BlackRock ha subido posiciones en Indra esta semana y alcanza ya el 3,5% del capital, cuando hace un mes ni siquiera era un inversor de referencia en la compañía. La apuesta de la mayor gestora del mundo por el Ibex se ha acelerado este 2026 y actualmente tiene presencia en las 35 empresas del selectivo, con una inversión que supera ya los 55.000 millones de euros, una cifra récord.
El buen tono de la Bolsa española está contribuyendo a elevar el valor de la cartera española de BlackRock. El Ibex-35 ha revalidado este año sus máximos históricos y es la bolsa europea que más crece, casi un 15% en el año. Con las cotizaciones en estas cotas, cada participación de la gestora estadounidense vale más, incluso aunque el porcentaje de capital no haya variado.
La presencia de BlackRock en el mercado español no es baladí. La gestora mantiene participaciones superiores al 3% —el umbral considerado por la CNMV como relevante o de peso, ya que permite influir en las compañías— en 27 de las 35 compañías, es decir, en el 77% de ellas. Pero además, cuenta con posiciones inferiores a ese umbral en los otros cinco valores.
Indra es el ejemplo más reciente del creciente interés de BlackRock por los valores españoles. La gestora ha elevado esta semana su participación hasta el 3,5%, después de haber irrumpido por primera vez como accionista de referencia hace apenas un mes. Pero también se ha reforzado a lo largo del 2026 en varias cotizadas y actualmente incluso es primer accionista en alguna de ellas.
La banca, su gran apuesta
Si hay un sector que define la huella de BlackRock en la Bolsa española es el bancario. La gestora está presente en los seis bancos del Ibex-35 y además con posiciones muy relevantes; en los que protagonizaron la opa fallida el año pasado, tiene un papel especialmente destacado. Es el primer accionista tanto del BBVA, con un 7,5%, como del Sabadell, donde alcanza el 8,5%. En ambos casos, la gestora reforzó su posición durante la batalla corporativa y después no la ha deshecho.
En el Santander, donde también es primer gran inversor, BlackRock tiene su mayor inversión. La gestora posee un 6,86% del banco cántabro valorado en unos 12.500 millones. Le siguen el BBVA, con ese 7,5%, que son más de 10.400 millones, e Iberdrola, donde BlackRock es también primer accionista con un 6,25%. Una posición de más de 8.100 millones.
Pero la presencia de BlackRock no se limita a los bancos. También es el primer accionista de Iberdrola y Repsol y mantiene posiciones superiores al 5% en compañías como Telefónica, Aena, Amadeus, ACS, Redeia y Cellnex. Asimismo, la empresa que dirige Larry Fink posee participaciones relevantes en Enagás (7,4%), Bankinter (5,9%), Amadeus (5,49%) o CaixaBank (4,68%) entre otras.
Además, tiene posiciones por debajo del 3% en compañías como Inditex, Mapfre, Acerinox, Endesa, Rovi y Puig. Inditex es un caso especialmente significativo. Su participación, de alrededor del 1,77%, no alcanza el umbral del 3% que activa la consideración de participación significativa en los registros españoles, pero el enorme tamaño de la compañía hace que ese porcentaje represente por sí solo más de 3.100 millones de euros.
Más de 55.000 millones en bolsa española
Con todo, el valor de estas inversiones en el Ibex-35 supera ya los 55.000 millones de euros a los precios actuales de mercado, una cifra que combina la revalorización de las cotizaciones durante 2026 con el aumento de algunas de sus participaciones. Sin embargo, esos 55.000 millones no son patrimonio propio de BlackRock. La compañía administra el dinero de sus clientes a través de fondos, ETF y otros vehículos de inversión.

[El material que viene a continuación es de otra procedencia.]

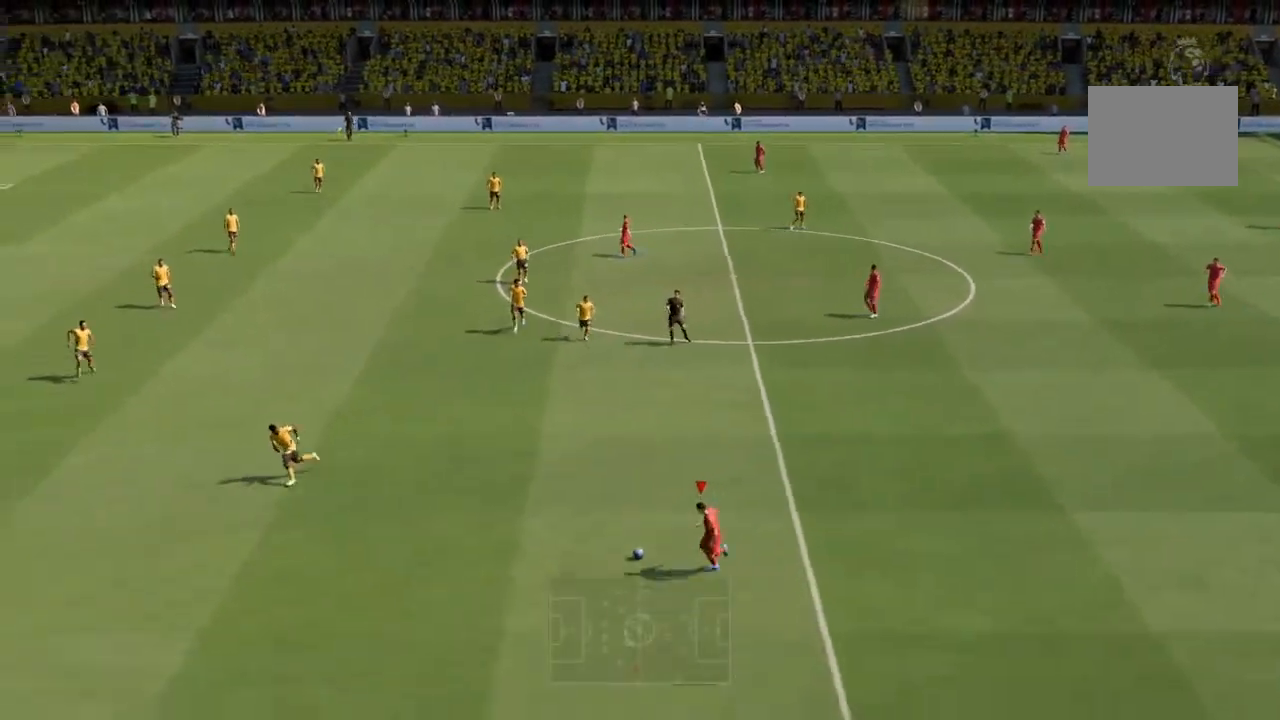
{"buttons": [], "left_stick": "left", "right_stick": "center", "events": [[167, "R2", "up"]]}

También por ello, la firma no ha querido participar nunca en los consejos de administración de las cotizadas donde es inversor, ni tener consejeros. La firma siempre ha explicado que su modelo es de gestión pasiva, y evita así también los el riesgo de conflictos de interés. Ya que tener un asiento en el consejo otorga acceso a datos confidenciales y financieros antes de que sean públicos. Y esto limitaría la capacidad de BlackRock para comprar o vender libremente.